* Given text:

***

Education Policy and Intergenerational Transfers in Equilibrium

February 16, 2013

By Brant Abbott, Giovanni Gallipoli, Costas Meghir and Giovanni Violante

http://d.repec.org/n?u=RePEc:cwl:cwldpp:1887&r=dge

This paper compares partial and general equilibrium effects of alternative financial aid policies intended to promote college participation. We build an overlapping generations life-cycle, heterogeneous-agent, incomplete-markets model with education, labor supply, and consumption/saving decisions. Altruistic parents make inter vivos transfers to their children. Labor supply during college, government grants and loans, as well as private loans, complement parental transfers as sources of funding for college education. We find that the current financial aid system in the U.S. improves welfare, and removing it would reduce GDP by two percentage points in the long-run. Any further relaxation of government-sponsored loan limits would have no salient effects. The short-run partial equilibrium effects of expanding tuition grants (especially their need-based component) are sizeable. However, long-run general equilibrium effects are 3-4 times smaller. Every additional dollar of government grants crowds out 20-30 cents of parental transfers.

This is a monster of a paper, both in length and in the details of the model. It also give a rather complete picture of the various ways a student could finance college and how various policies could impact this. And while this is a very complex model, one is tempted to ask for more: what if the cost of studying is endogenous to financing policies? What if tuition support were dramatically expanded? What about policies where students are taxed on future income? Or where student loans depend on expected future capacity to pay? This is a quality of a good paper: it begs for more questions to be answered.


February Calls for Paper

February 13, 2013

Before the calls for papers, let me mention that the number of subscribers to the NEP-DGE mailing list now tops 1000. Encourage colleagues, co-authors, students and others to subscrbe as well. As you know, it is free. For the list of all fields that are available, see NEP.

Earliest deadlines first (do not forget the SED in Seoul is this Friday):

Quantitative Society for Pensions and Savings Summer Workshop, Logan (Utah), 23-25 May 2013

Southern Workshop in Macroeconomics, Wellington (NZ), 26-27 April 2013.

***

Entries on spatial positioning:
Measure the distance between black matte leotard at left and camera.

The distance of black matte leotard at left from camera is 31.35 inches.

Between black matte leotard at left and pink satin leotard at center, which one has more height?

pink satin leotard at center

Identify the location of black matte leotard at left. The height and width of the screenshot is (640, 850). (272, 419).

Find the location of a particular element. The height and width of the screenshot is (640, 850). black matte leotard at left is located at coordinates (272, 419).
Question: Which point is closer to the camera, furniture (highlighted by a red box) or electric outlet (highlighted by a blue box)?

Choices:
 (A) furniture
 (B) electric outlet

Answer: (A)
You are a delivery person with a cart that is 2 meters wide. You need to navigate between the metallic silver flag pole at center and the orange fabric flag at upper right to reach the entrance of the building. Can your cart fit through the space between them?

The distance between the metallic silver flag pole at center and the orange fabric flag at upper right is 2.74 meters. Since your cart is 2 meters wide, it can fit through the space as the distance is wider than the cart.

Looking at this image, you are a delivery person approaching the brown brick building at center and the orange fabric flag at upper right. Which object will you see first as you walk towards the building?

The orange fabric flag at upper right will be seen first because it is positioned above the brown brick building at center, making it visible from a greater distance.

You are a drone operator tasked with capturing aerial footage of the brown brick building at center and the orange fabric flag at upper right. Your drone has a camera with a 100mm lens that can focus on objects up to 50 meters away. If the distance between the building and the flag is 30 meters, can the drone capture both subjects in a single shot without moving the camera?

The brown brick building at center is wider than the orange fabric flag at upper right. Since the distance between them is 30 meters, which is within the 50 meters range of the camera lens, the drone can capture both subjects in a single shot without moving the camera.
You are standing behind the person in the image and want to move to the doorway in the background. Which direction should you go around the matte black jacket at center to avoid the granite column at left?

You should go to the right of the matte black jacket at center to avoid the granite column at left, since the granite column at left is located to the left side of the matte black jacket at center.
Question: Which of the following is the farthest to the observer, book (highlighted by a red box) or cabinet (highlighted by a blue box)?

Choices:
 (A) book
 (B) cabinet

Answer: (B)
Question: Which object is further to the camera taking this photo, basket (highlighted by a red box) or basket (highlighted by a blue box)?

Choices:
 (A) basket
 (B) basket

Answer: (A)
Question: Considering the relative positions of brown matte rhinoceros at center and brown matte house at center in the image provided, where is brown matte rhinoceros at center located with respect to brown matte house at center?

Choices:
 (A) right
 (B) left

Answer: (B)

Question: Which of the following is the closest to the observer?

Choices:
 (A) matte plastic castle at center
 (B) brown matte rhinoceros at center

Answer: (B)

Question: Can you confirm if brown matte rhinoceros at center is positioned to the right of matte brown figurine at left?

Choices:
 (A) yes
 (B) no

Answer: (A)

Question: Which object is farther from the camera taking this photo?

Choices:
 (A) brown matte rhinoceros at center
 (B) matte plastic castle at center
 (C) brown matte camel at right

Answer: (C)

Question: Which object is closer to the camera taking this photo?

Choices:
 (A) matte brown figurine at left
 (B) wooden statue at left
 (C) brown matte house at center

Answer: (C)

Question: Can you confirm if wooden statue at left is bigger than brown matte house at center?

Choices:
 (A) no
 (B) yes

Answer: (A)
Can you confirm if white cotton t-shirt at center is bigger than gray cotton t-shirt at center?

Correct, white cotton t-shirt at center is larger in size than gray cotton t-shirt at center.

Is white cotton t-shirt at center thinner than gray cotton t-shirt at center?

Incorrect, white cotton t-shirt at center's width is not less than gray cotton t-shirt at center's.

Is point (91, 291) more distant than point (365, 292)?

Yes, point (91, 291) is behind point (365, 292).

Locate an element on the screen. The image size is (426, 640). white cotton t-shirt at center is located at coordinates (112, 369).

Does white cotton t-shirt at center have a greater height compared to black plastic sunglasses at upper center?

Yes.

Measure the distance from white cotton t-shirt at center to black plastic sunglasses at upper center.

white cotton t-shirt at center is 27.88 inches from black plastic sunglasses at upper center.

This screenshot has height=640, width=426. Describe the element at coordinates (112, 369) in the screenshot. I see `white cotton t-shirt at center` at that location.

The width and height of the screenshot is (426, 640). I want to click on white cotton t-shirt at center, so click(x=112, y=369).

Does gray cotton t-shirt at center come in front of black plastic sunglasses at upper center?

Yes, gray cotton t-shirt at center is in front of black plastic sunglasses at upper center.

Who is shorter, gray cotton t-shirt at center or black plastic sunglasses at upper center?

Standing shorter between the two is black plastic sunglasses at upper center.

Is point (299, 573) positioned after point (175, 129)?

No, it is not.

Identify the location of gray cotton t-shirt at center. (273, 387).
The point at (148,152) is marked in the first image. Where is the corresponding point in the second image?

***

* Work instructions:
1 > Please copy the stretch of the given text from "February 13, 2013" through "available, see NEP.", keeping every word unchanged.
2 > According to the given text, how much of parental transfers does each additional dollar of government grants crowd out?

* Answers for the tasks:
1 >
February 13, 2013

Before the calls for papers, let me mention that the number of subscribers to the NEP-DGE mailing list now tops 1000. Encourage colleagues, co-authors, students and others to subscrbe as well. As you know, it is free. For the list of all fields that are available, see NEP.

2 > Each additional dollar of government grants crowds out 20-30 cents of parental transfers.